Neil Nakadate's new memoir, Looking After Minidoka, documents the "internment camp" years as they became a prism for understanding three generations of Japanese American life, from immigration to the end of the twentieth century. Nakadate blends history, poetry, rescued memory, and family stories in an American narrative of hope and disappointment, language and education, employment and social standing, prejudice and pain, communal values and personal dreams.
In this interview, Nakadate reveals the importance of Minidoka and what he learned about himself and his family through his research.
What is Minidoka, and why is it important to you and your family history?
“Minidoka” is the familiar name given to the “internment” or incarceration camp at Hunt, Idaho to which members of my family were “relocated” during World War II. Minidoka was one of ten such camps to which over 110,000 Japanese Americans were exiled after being forcibly “evacuated” from their homes on the West Coast, primarily due to prejudice and fear—and in the absence of formal charges and judicial process.
What insights did you learn about yourself while researching your family’s history?
I became aware of ways that I am a product of commitments and choices made by others, as far back as Japan in the nineteenth century.

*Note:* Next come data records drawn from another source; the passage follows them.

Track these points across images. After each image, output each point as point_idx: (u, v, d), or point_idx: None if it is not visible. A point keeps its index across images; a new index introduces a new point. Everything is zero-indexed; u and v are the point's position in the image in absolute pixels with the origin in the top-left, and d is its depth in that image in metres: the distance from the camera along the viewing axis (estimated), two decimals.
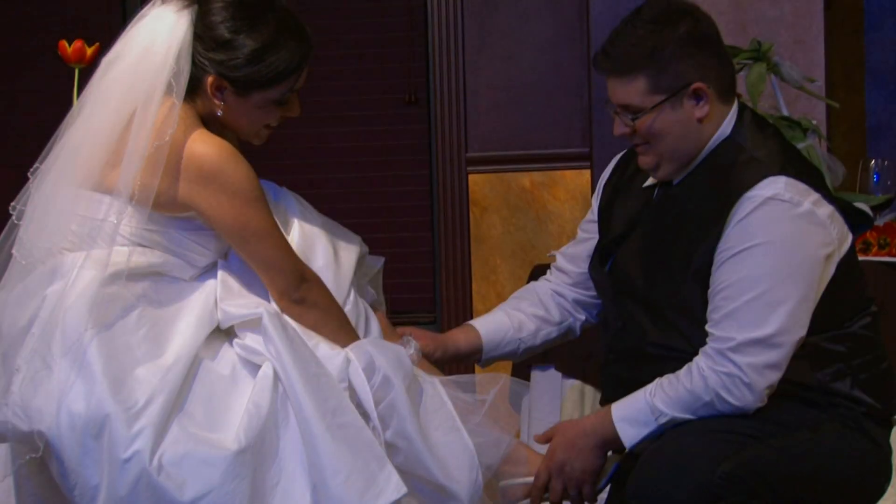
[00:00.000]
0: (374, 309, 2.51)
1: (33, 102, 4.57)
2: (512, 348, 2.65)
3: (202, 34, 2.31)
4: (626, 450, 2.39)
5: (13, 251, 2.32)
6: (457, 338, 2.63)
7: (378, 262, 2.60)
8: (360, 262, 2.51)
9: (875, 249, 3.35)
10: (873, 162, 3.57)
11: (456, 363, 2.76)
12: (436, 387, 2.34)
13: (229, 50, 2.31)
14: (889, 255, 3.34)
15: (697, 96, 2.40)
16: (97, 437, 2.17)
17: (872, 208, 3.42)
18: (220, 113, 2.34)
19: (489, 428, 2.35)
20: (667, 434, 2.33)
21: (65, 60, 2.91)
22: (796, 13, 4.07)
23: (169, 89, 2.28)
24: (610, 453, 2.44)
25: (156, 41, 2.31)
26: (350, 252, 2.46)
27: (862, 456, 2.40)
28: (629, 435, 2.36)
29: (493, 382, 2.42)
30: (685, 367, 2.35)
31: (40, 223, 2.30)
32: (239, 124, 2.38)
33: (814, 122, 3.52)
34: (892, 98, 4.70)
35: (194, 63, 2.31)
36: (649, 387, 2.36)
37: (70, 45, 2.90)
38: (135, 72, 2.30)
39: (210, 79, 2.32)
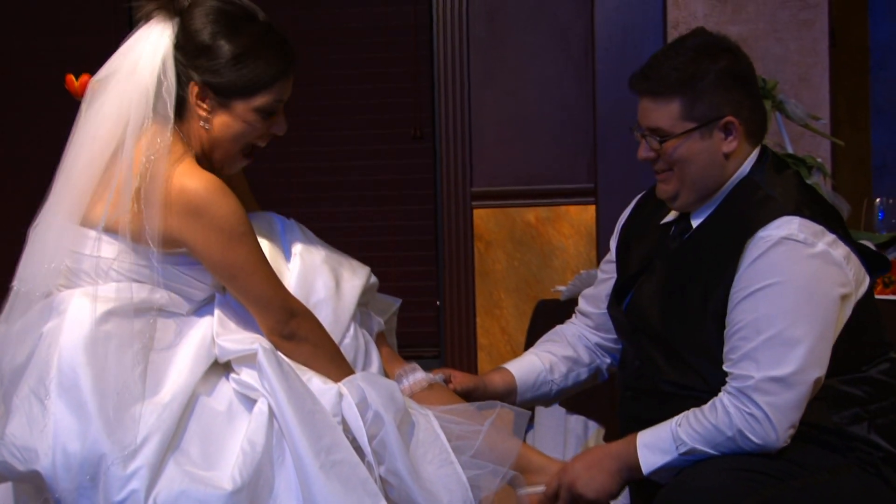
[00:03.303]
0: (381, 340, 2.50)
1: (40, 136, 4.59)
2: (545, 390, 2.68)
3: (184, 44, 2.30)
4: (644, 476, 2.38)
5: (13, 283, 2.32)
6: (493, 379, 2.64)
7: (395, 303, 2.60)
8: (368, 293, 2.50)
9: (880, 288, 3.34)
10: (878, 200, 3.57)
11: None
12: (429, 420, 2.34)
13: (210, 54, 2.30)
14: (894, 293, 3.33)
15: (727, 130, 2.42)
16: (93, 477, 2.16)
17: (877, 246, 3.41)
18: (203, 125, 2.32)
19: (486, 458, 2.34)
20: (687, 470, 2.34)
21: (72, 94, 2.92)
22: (802, 51, 4.08)
23: (158, 110, 2.27)
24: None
25: (140, 60, 2.30)
26: (354, 284, 2.45)
27: (880, 502, 2.39)
28: (648, 461, 2.36)
29: (491, 410, 2.41)
30: (710, 402, 2.35)
31: (37, 259, 2.30)
32: (223, 139, 2.34)
33: (819, 159, 3.52)
34: None
35: (178, 76, 2.30)
36: (677, 417, 2.37)
37: (77, 78, 2.91)
38: (122, 94, 2.29)
39: (194, 87, 2.31)
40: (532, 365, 2.67)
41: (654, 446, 2.36)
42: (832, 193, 3.48)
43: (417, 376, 2.48)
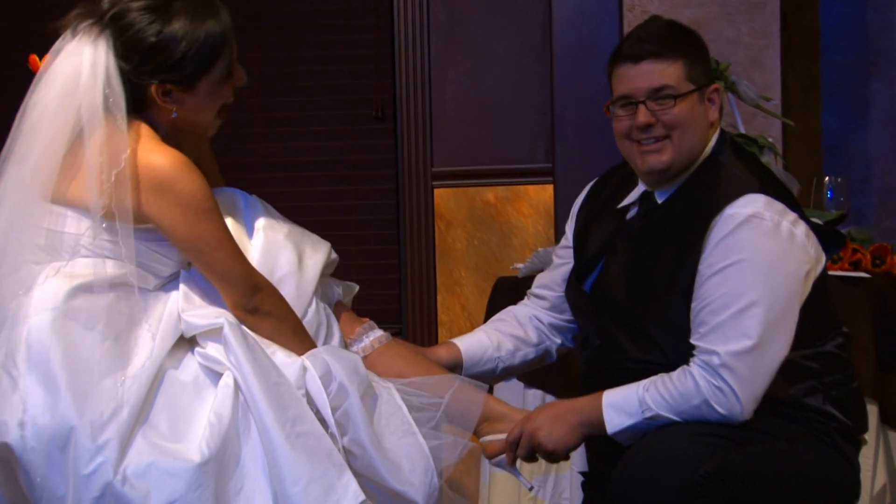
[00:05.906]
0: (340, 306, 2.54)
1: (4, 118, 4.58)
2: (491, 366, 2.70)
3: (127, 52, 2.30)
4: (607, 435, 2.43)
5: None
6: (438, 352, 2.67)
7: (353, 288, 2.62)
8: (328, 268, 2.53)
9: (828, 264, 3.42)
10: (827, 179, 3.65)
11: None
12: (391, 392, 2.37)
13: (158, 52, 2.30)
14: (841, 269, 3.41)
15: (712, 100, 2.48)
16: (63, 450, 2.18)
17: (826, 223, 3.49)
18: (175, 115, 2.34)
19: (446, 429, 2.38)
20: (651, 434, 2.38)
21: (36, 74, 2.92)
22: (753, 34, 4.14)
23: (107, 113, 2.27)
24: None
25: (79, 77, 2.28)
26: (316, 260, 2.47)
27: (835, 470, 2.46)
28: (614, 422, 2.41)
29: (449, 384, 2.45)
30: (679, 370, 2.40)
31: (4, 240, 2.30)
32: (197, 118, 2.37)
33: (770, 139, 3.59)
34: (847, 118, 4.79)
35: (129, 82, 2.30)
36: (645, 381, 2.41)
37: (41, 59, 2.91)
38: (61, 109, 2.28)
39: (153, 88, 2.32)
40: (479, 341, 2.69)
41: (620, 408, 2.40)
42: (783, 172, 3.55)
43: (377, 333, 2.53)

What new discoveries did you make about your family while working on the book?
I gained an increased understanding of female members of my family as they negotiated their identities and their families’ lives in various times and places and under often trying circumstances—in turn-of-the-century Japan, in 1920’s Portland, at Minidoka during WWII. . . .While working on the book I was also struck by the diversity of individual experience, both across and within various Japanese American communities.
What does it mean to you to be a Japanese American?
Well, among other things, it means having a sense of origins and identity, and it means being Asian American.
Do you see today any of the prejudices that were evident during WWII against Japanese Americans or Japanese immigrants?
What we still see today in discussions of such matters as immigration, citizenship, and employment is a tendency to let ignorance, stereotyping, and racial profiling substitute for knowledge and informed decision-making. And as in 1942, narrow political agendas, economic motives, and religious and racial bias seem part of the mix. . . .
Explain the significance of the poems that are woven throughout the book.
The poems were among my earliest efforts to address the topic of “Minidoka,” beginning with fundamental questions and feelings. The poems contribute a subjective and expressive element, a more internal and contemplative note than what you see elsewhere. Like the photos, they add another dimension to the book.
What do you hope readers will learn from your story?
I hope they see an interesting and compelling narrative of individuals and families embracing multiple cultures as they become part of twentieth century America. I hope readers see that in the process of claiming their lives “average” people create history, contribute texture and meaning to “large historical events.”